The Cost of Going On

People die. Wards fail. Doors open faster than they close. The players go on. The household goes on. The going on is the meaning.

Three Endings

There is no clean ending. There are three.

SEAL HELD

The Closing

The seal holds. The wound shuts. The cult continues to exist in a hundred small places across Kentucky, but the warp goes dormant.

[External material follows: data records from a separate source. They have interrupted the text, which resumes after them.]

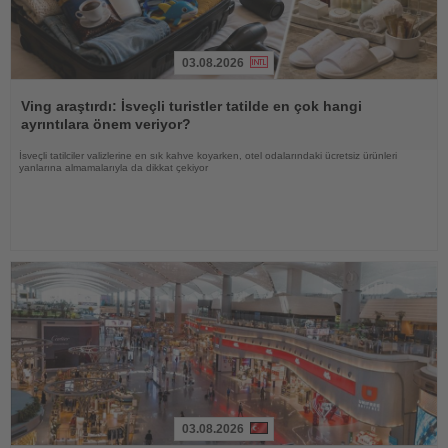
03.08.2026
Haberi
Oku
Ving araştırdı: İsveçli turistler tatilde en çok hangi
ayrıntılara önem veriyor?
İsveçli tatilciler valizlerine en sık kahve koyarken, otel odalarındaki ücretsiz ürünleri
yanlarına almamalarıyla da dikkat çekiyor
03.08.2026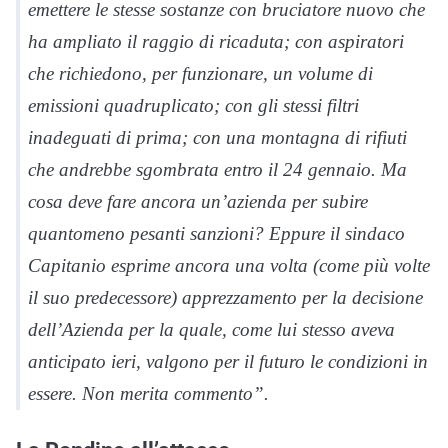
emettere le stesse sostanze con bruciatore nuovo che
ha ampliato il raggio di ricaduta; con aspiratori
che richiedono, per funzionare, un volume di
emissioni quadruplicato; con gli stessi filtri
inadeguati di prima; con una montagna di rifiuti
che andrebbe sgombrata entro il 24 gennaio. Ma
cosa deve fare ancora un’azienda per subire
quantomeno pesanti sanzioni? Eppure il sindaco
Capitanio esprime ancora una volta (come più volte
il suo predecessore) apprezzamento per la decisione
dell’Azienda per la quale, come lui stesso aveva
anticipato ieri, valgono per il futuro le condizioni in
essere. Non merita commento”.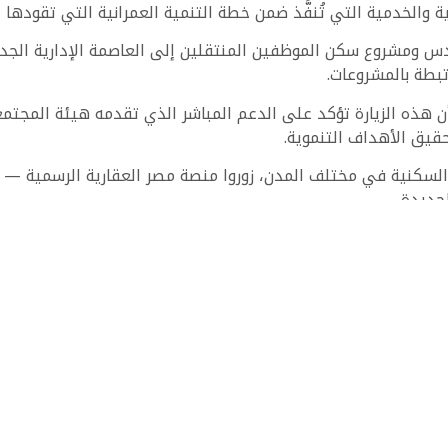
والخدمية التي تُنفَّذ ضمن خطة التنمية العمرانية التي تقودها ا
دس ومشروع سكن الموظفين المنتقلين إلى العاصمة الإدارية الجد
بطة بالمشروعات.
هذه الزيارة تؤكد على الدعم المباشر الذي تقدمه هيئة المجتمعات
قيق الأهداف التنموية.
 السكنية في مختلف المدن، زوروا منصة مصر العقارية الرسمية — 
جديدة.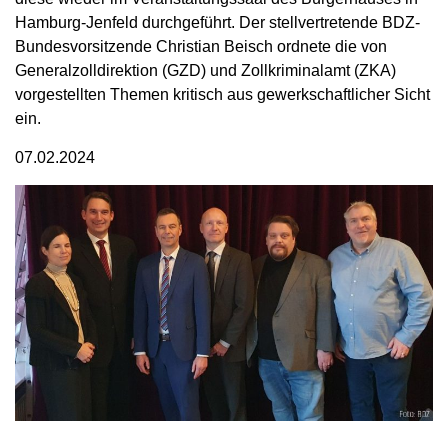
Hamburg-Jenfeld durchgeführt. Der stellvertretende BDZ-
Bundesvorsitzende Christian Beisch ordnete die von
Generalzolldirektion (GZD) und Zollkriminalamt (ZKA)
vorgestellten Themen kritisch aus gewerkschaftlicher Sicht
ein.
07.02.2024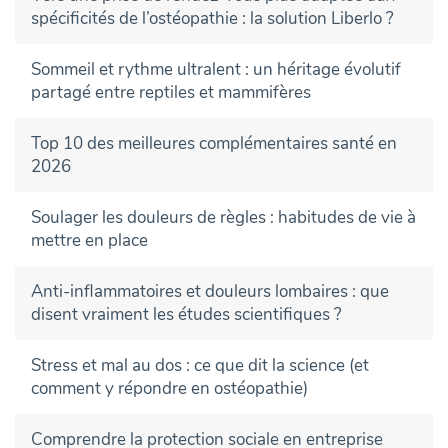
spécificités de l’ostéopathie : la solution Liberlo ?
Sommeil et rythme ultralent : un héritage évolutif
partagé entre reptiles et mammifères
Top 10 des meilleures complémentaires santé en
2026
Soulager les douleurs de règles : habitudes de vie à
mettre en place
Anti-inflammatoires et douleurs lombaires : que
disent vraiment les études scientifiques ?
Stress et mal au dos : ce que dit la science (et
comment y répondre en ostéopathie)
Comprendre la protection sociale en entreprise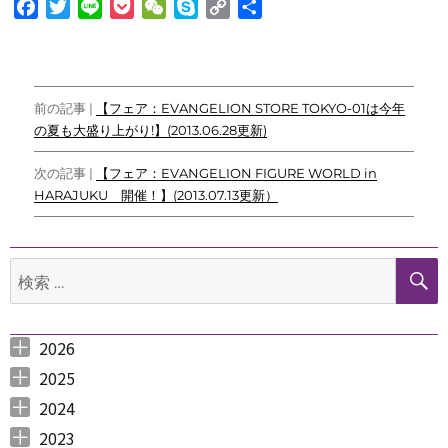
F
T
L
P
W
S
C
共
a
w
i
o
e
k
o
有
c
i
n
c
C
y
p
e
t
e
k
h
p
y
投
b
t
e
a
e
L
前の記事 |
【フェア：EVANGELION STORE TOKYO-01は今年
o
e
t
t
i
の夏も大盛り上がり!】(2013.06.28更新)
稿
o
r
n
ナ
k
k
次の記事 |
【フェア：EVANGELION FIGURE WORLD in
HARAJUKU 開催！】(2013.07.13更新）
ビ
ゲ
検
ー
索:
シ
ョ
2026
2026年8月 （
2026年6月 （
2026年5月 （
2026年4月 （
2026年3月 （
2026年2月 （
2026年1月 （
ン
1
3
1
1
4
1
1
）
）
）
）
）
）
）
2025
2025年12月 （
2025年11月 （
2025年10月 （
2025年9月 （
2025年8月 （
2025年7月 （
2025年6月 （
2025年5月 （
2025年4月 （
2025年3月 （
2025年2月 （
2025年1月 （
4
3
2
3
2
4
2
2
1
4
3
4
）
）
）
）
）
）
）
）
）
）
）
）
2024
2024年12月 （
2024年11月 （
2024年10月 （
2024年9月 （
2024年8月 （
2024年7月 （
2024年6月 （
2024年5月 （
2024年3月 （
2024年2月 （
2024年1月 （
1
2
1
1
1
1
2
2
3
3
5
）
）
）
）
）
）
）
）
）
）
）
2023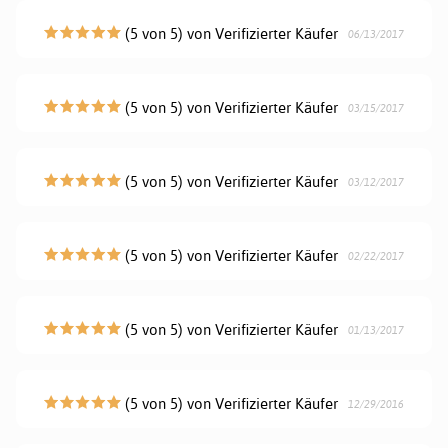
(5 von 5) von Verifizierter Käufer
06/13/2017
(5 von 5) von Verifizierter Käufer
03/15/2017
(5 von 5) von Verifizierter Käufer
03/12/2017
(5 von 5) von Verifizierter Käufer
02/22/2017
(5 von 5) von Verifizierter Käufer
01/13/2017
(5 von 5) von Verifizierter Käufer
12/29/2016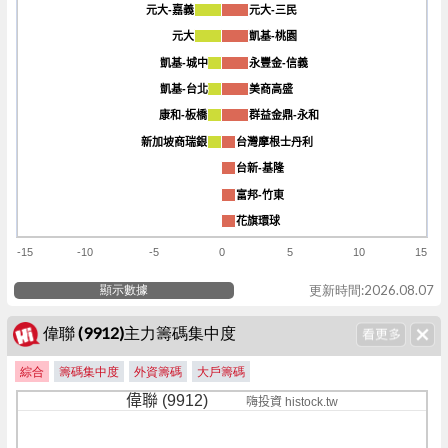
元大-嘉義
元大-嘉義
元大-三民
元大-三民
元大
元大
凱基-桃園
凱基-桃園
凱基-城中
凱基-城中
永豐金-信義
永豐金-信義
凱基-台北
凱基-台北
美商高盛
美商高盛
康和-板橋
康和-板橋
群益金鼎-永和
群益金鼎-永和
新加坡商瑞銀
新加坡商瑞銀
台灣摩根士丹利
台灣摩根士丹利
台新-基隆
台新-基隆
富邦-竹東
富邦-竹東
花旗環球
花旗環球
-15
-10
-5
0
5
10
15
顯示數據
更新時間:2026.08.07
偉聯 (9912)主力籌碼集中度
綜合
籌碼集中度
外資籌碼
大戶籌碼
偉聯 (9912)
嗨投資 histock.tw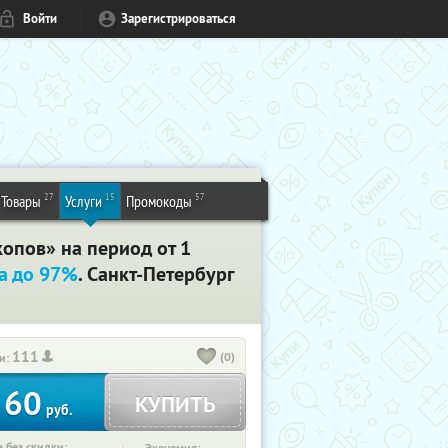
Войти
Зарегистрироваться
27
15
57
Товары
Услуги
Промокоды
опов» на период от 1
а до 97%
. Санкт-Петербург
111
(0)
и:
60
КУПИТЬ
т
руб.
 без скидки: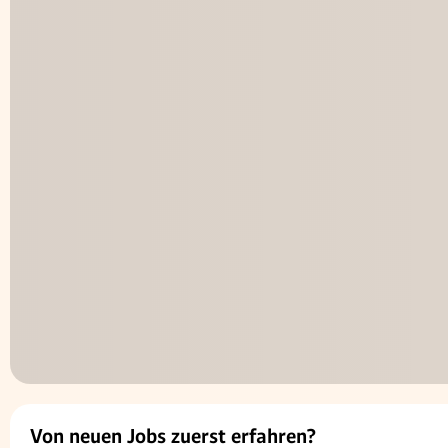
Von neuen Jobs zuerst erfahren?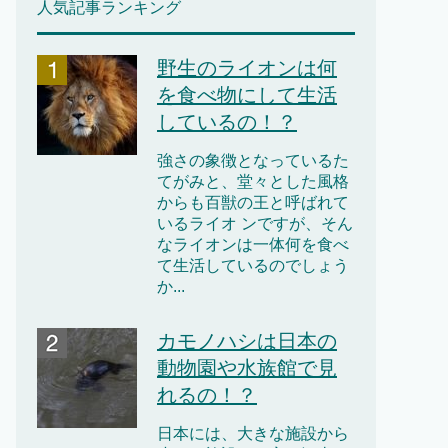
人気記事ランキング
野生のライオンは何
を食べ物にして生活
しているの！？
強さの象徴となっているた
てがみと、堂々とした風格
からも百獣の王と呼ばれて
いるライオ ンですが、そん
なライオンは一体何を食べ
て生活しているのでしょう
か...
カモノハシは日本の
動物園や水族館で見
れるの！？
日本には、大きな施設から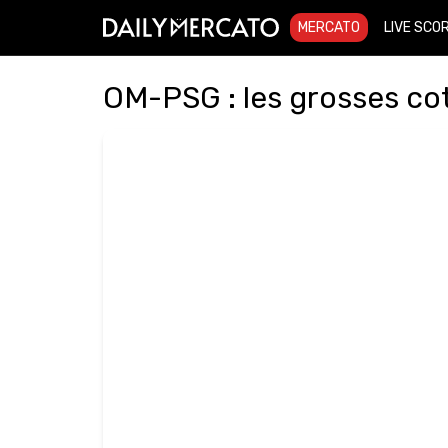
MERCATO
LIVE SCO
OM-PSG : les grosses co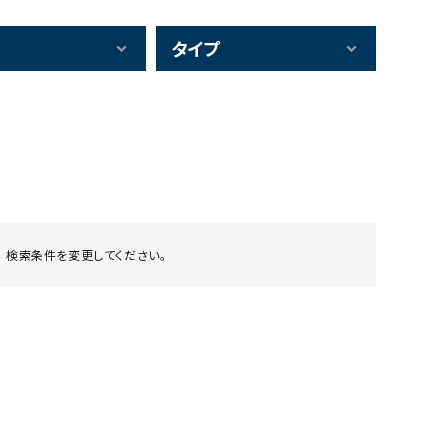
タイプ
 検索条件を変更してください。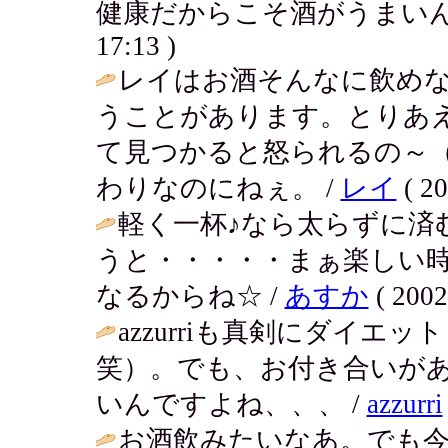
健康だからこそ酒がうまいんだよねぇ
17:13 )
レイはお酒そんなに飲め
うことがあります。とりあ
て見つかると怒られるの～
わりなのにねぇ。 /
レイ
( 20
軽く一杯♪なら太らずに済
うと・・・・・まぁ楽しい
なるからね☆ /
あすか
( 2002
azzurriも真剣にダイ
笑）。でも、お付き合いが
いんですよね、、、 /
azzurri
お酒飲みたいなあ。でも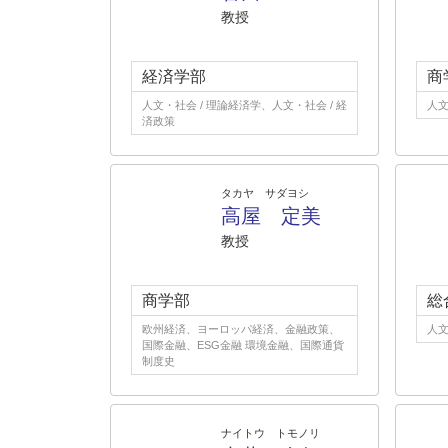
教授
経済学部
商
人文・社会 / 理論経済学、人文・社会 / 経
人文
済政策
タカヤ サダヨシ
高屋 定美
教授
商学部
総
欧州経済、ヨーロッパ経済、金融政策、
人文
国際金融、ESG金融 環境金融、国際通貨
制度史
ナイトウ トモノリ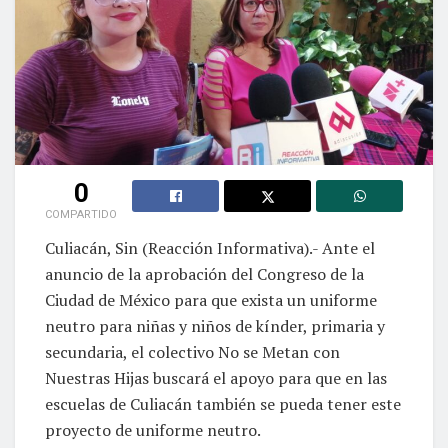
0
COMPARTIDO
Culiacán, Sin (Reacción Informativa).- Ante el
anuncio de la aprobación del Congreso de la
Ciudad de México para que exista un uniforme
neutro para niñas y niños de kínder, primaria y
secundaria, el colectivo No se Metan con
Nuestras Hijas buscará el apoyo para que en las
escuelas de Culiacán también se pueda tener este
proyecto de uniforme neutro.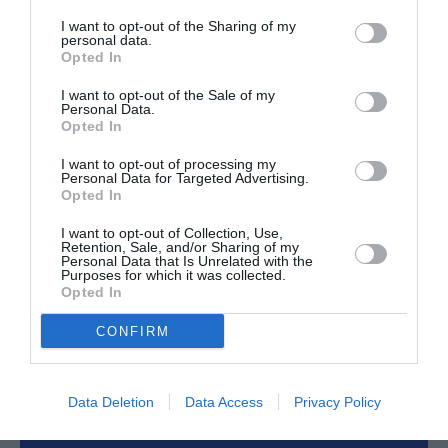
I want to opt-out of the Sharing of my
RÉPONDRE
personal data.
Opted In
I want to opt-out of the Sale of my
Greg765
a commenté :
24 avril 2024 - 1 h
Personal Data.
15 min
Opted In
+1 au commentaire de Shogun
I want to opt-out of processing my
Personal Data for Targeted Advertising.
Et c’est loin d’être monnaie courante. La
Opted In
plupart des compagnies et des équipages
appliquent correctement ces règles.
I want to opt-out of Collection, Use,
Celles qui ne le font pas sont en fait une
Retention, Sale, and/or Sharing of my
Personal Data that Is Unrelated with the
minorité.
Purposes for which it was collected.
Opted In
RÉPONDRE
CONFIRM
Data Deletion
Data Access
Privacy Policy
LAISSER UN COMMENTAIRE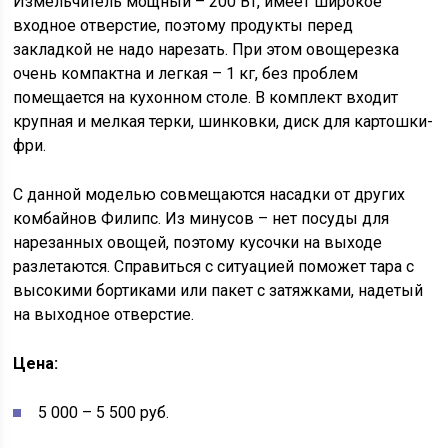
Измельчитель мощный – 200 Вт, имеет широкое
входное отверстие, поэтому продукты перед
закладкой не надо нарезать. При этом овощерезка
очень компактна и легкая – 1 кг, без проблем
помещается на кухонном столе. В комплект входит
крупная и мелкая терки, шинковки, диск для картошки-
фри.
С данной моделью совмещаются насадки от других
комбайнов Филипс. Из минусов – нет посуды для
нарезанных овощей, поэтому кусочки на выходе
разлетаются. Справиться с ситуацией поможет тара с
высокими бортиками или пакет с затяжками, надетый
на выходное отверстие.
Цена:
5 000 – 5 500 руб.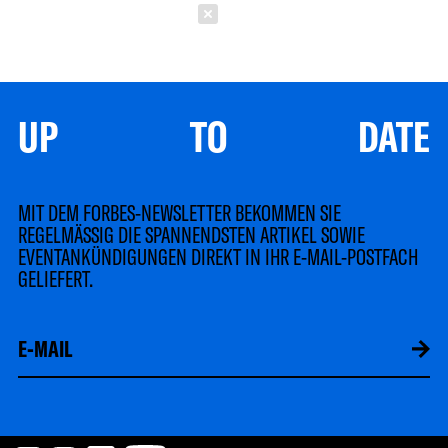
Schließen
UP TO DATE
MIT DEM FORBES-NEWSLETTER BEKOMMEN SIE
REGELMÄSSIG DIE SPANNENDSTEN ARTIKEL SOWIE
EVENTANKÜNDIGUNGEN DIREKT IN IHR E-MAIL-POSTFACH
GELIEFERT.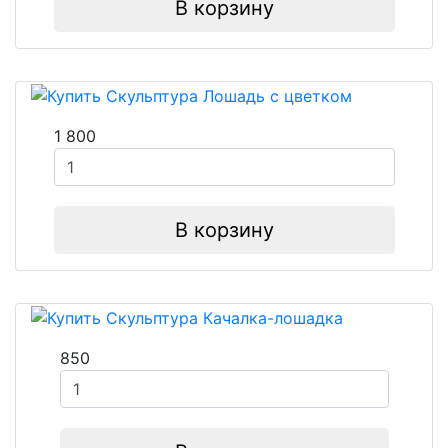
В корзину
1 800
В корзину
850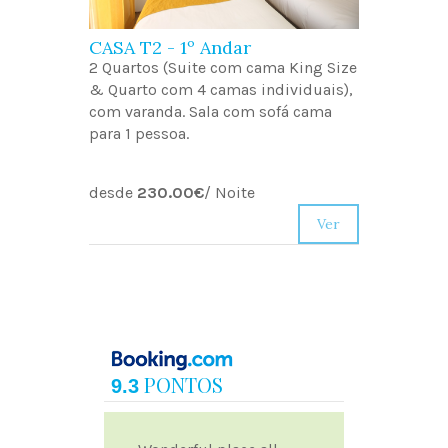
CASA T2 - 1º Andar
2 Quartos (Suite com cama King Size
& Quarto com 4 camas individuais),
com varanda. Sala com sofá cama
para 1 pessoa.
desde
230.00€
/
Noite
Ver
PONTOS
9.3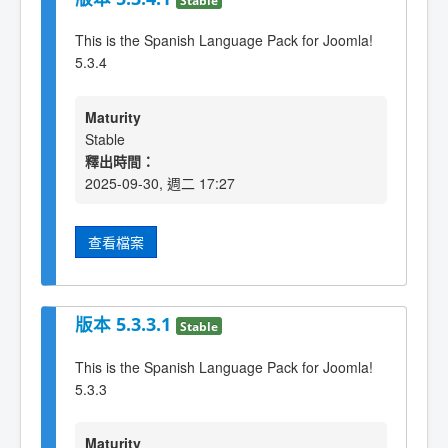
This is the Spanish Language Pack for Joomla!
5.3.4
Maturity
Stable
釋出時間：
2025-09-30, 週二 17:27
查看檔案
版本 5.3.3.1
Stable
This is the Spanish Language Pack for Joomla!
5.3.3
Maturity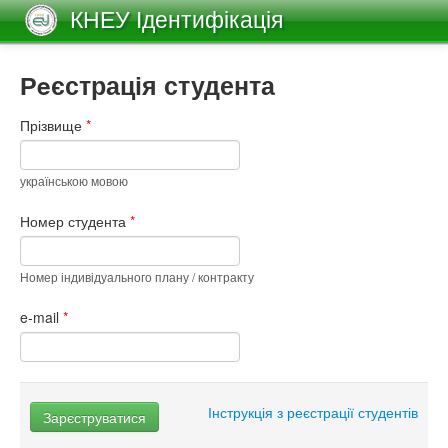
КНЕУ Ідентифікація
Рeєстрація студента
Прізвище
*
українською мовою
Номер студента
*
Номер індивідуального плану / контракту
e-mail
*
Інструкція з реєстрації студентів
Зарєструватися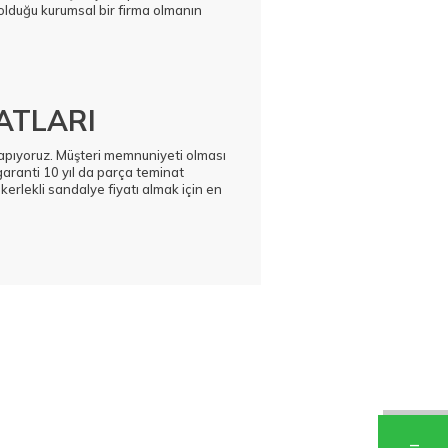
olduğu kurumsal bir firma olmanın
ATLARI
 yapıyoruz. Müşteri memnuniyeti olması
garanti 10 yıl da parça teminat
ekerlekli sandalye fiyatı almak için en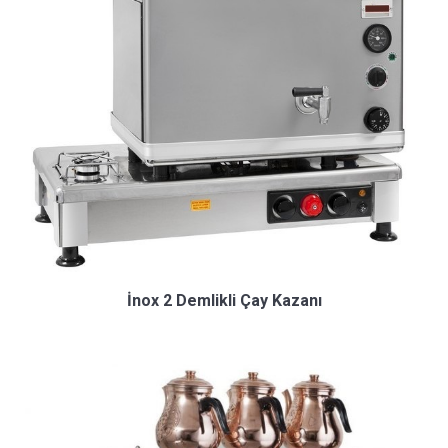
İnox 2 Demlikli Çay Kazanı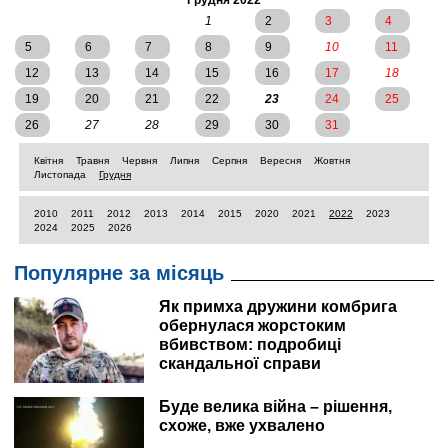
обох палатах.
Грудня 2022
1
2
3
4
5
6
7
8
9
10
11
12
13
14
15
16
17
18
19
20
21
22
23
24
25
26
27
28
29
30
31
Квітня
Травня
Червня
Липня
Серпня
Вересня
Жовтня
Листопада
Грудня
2010
2011
2012
2013
2014
2015
2020
2021
2022
2023
2024
2025
2026
Популярне за місяць
Як примха дружини комбрига
обернулася жорстоким
вбивством: подробиці
скандальної справи
Буде велика війна – рішення,
схоже, вже ухвалено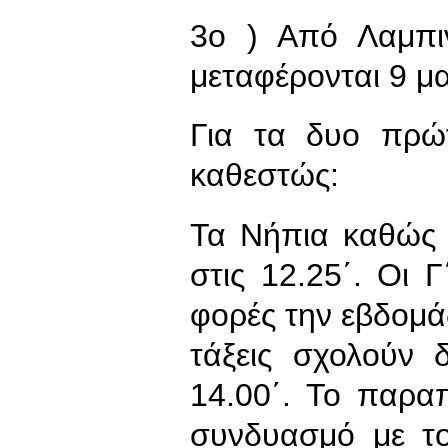
3ο ) Από Λαμπι
μεταφέρονται 9 μ
Για τα δυο πρώτ
καθεστώς:
Τα Νήπια καθώς κ
στις 12.25΄. Οι Γ
φορές την εβδομάδ
τάξεις σχολούν 
14.00΄. Το παρ
συνδυασμό με το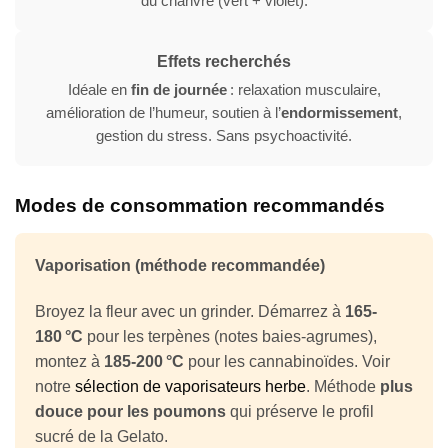
du chanvre (vert + violet).
Effets recherchés
Idéale en
fin de journée
: relaxation musculaire,
amélioration de l’humeur, soutien à l’
endormissement
,
gestion du stress. Sans psychoactivité.
Modes de consommation recommandés
Vaporisation (méthode recommandée)
Broyez la fleur avec un grinder. Démarrez à
165-
180 °C
pour les terpènes (notes baies-agrumes),
montez à
185-200 °C
pour les cannabinoïdes. Voir
notre
sélection de vaporisateurs herbe
. Méthode
plus
douce pour les poumons
qui préserve le profil
sucré de la Gelato.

Caldwell speaks for the first time since the prison.
He says, thank you.

Mae looks at the players and says: Forty-three doors in Rosewood. Forty-three. I am going to count them again.

SEAL PARTIAL

The Holding

The wound is not closed but it is wounded. The cult is broken in Knox County but other counties will see other doors open.

The players must stay in Louisville to maintain the wards.
A job that does not end. That will not let them go home.

They become what Eli was. They become what Mae was. They count.

SEAL FAILED

The Failure

The seal fails. The wound widens. The players retreat south toward Rosewood, losing people on the road. The Christian Church holds, because Mae’s wards still hold.

The household becomes a remnant.
They go on, because they have always gone on, because it is what households do.

The next pastor they raise teaches the wards to whoever next walks through the church’s doors. The wards will be needed.